И тут Банкир ринулся к лежащему. Чуть подшевелил, чтобы рассмотреть лицо.
Погибшим был капитан Бленушов.
Подошел автобус. Банкир вплеснулся в него и тоже, как и все остальные, припал к окну. Теперь он смотрел на «жигуленок» капитана. И сразу зароилось в голове несколько вопросов, и главный из них был такой: «Зачем он оставил машину на дороге? Почему не въехал в сад? Почему был в форме?»
Мысли о том, кто его убил, у него не было. Потому как это он почти точно знал.
Кому-то очень не хотелось, чтобы такая встреча состоялась. Хорошо, если это какой-то внутренний конфликт. А если во все это вмешалась некая третья сторона, у которой есть свобода на власть?
3
Куимов не заметил, как на горизонте вскучились облака. Только что было совершенно чистое небо, и вот ему навстречу как бы кто гонит отару овец. А непогодь портила все его, хотя не очень обширные планы. Ибо он считал, что если где-то душа отдыхает от суеты и каверзы, так это в Александровке, приписанном к речке Иловле селе, имеющем по нонешним временам роскошество – и до самой околицы асфальт, и железную дорогу с персональной станцией, прозванной, однако, по имени соседнего села Солодчей, и не успевшую сдаться на милость людской неуемности уютненькую с лесными опушками и мелководными речными плесиками пойму.

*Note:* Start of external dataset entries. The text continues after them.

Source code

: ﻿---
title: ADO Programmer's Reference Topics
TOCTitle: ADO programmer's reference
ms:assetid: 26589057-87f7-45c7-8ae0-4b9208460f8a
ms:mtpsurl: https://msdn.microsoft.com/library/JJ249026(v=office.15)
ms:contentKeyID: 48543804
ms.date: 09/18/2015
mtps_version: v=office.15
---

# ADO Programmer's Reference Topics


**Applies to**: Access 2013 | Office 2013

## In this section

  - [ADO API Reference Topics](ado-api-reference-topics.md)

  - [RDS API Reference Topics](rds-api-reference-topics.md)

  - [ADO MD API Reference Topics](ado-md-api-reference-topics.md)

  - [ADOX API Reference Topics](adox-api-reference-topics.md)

В Александровке у Куимовых дом. Собственный, в центре села. Добротный. Но вот жить в нем удается весьма и весьма редко. И отчасти от того, что библейская простота быта, которая исповедуется там, как-то уже не устраивает, что ли. Даже для Геннадия, вроде бы привыкшего к мысли, что земля – это часть религии и чем ниже ты ей кланяешься, тем она больше дает тебе благ. Что отношение с миром должно быть через любовь к нашей исконной кормилице.
Но духовный мир и душевный покой, подчерпнутый там, как бы являют собой последнюю утопию века. Вот, мол, уеду туда, где нет каверз и живут только одни праведники. И посвящу себя свободе искать и находить. И трагедия духа тихо сгинет сама по себе, как стихийная история растворится в прошлом, и будешь верить только лишь в свою правду.
Но, как это ни прискорбно, жизнь лишена выбора драмы. И бытие приобретает фанатическое обличие там, в городе, в этом людском муравейнике, где глобальные явления, пластуясь, творят решающие конфликты и критерии. Гениальные фантазии, освободившие греховный мир от высокой трагедии, как бы говорят, что жизнь – это прелюдия последней идеологии века и ее культурная характеристика определяется степенью засоренности души, а похороны – это предисловие к забвению. Недаром в свое время Василий Розанов сказал: «Раскольники – это последние верующие на земле».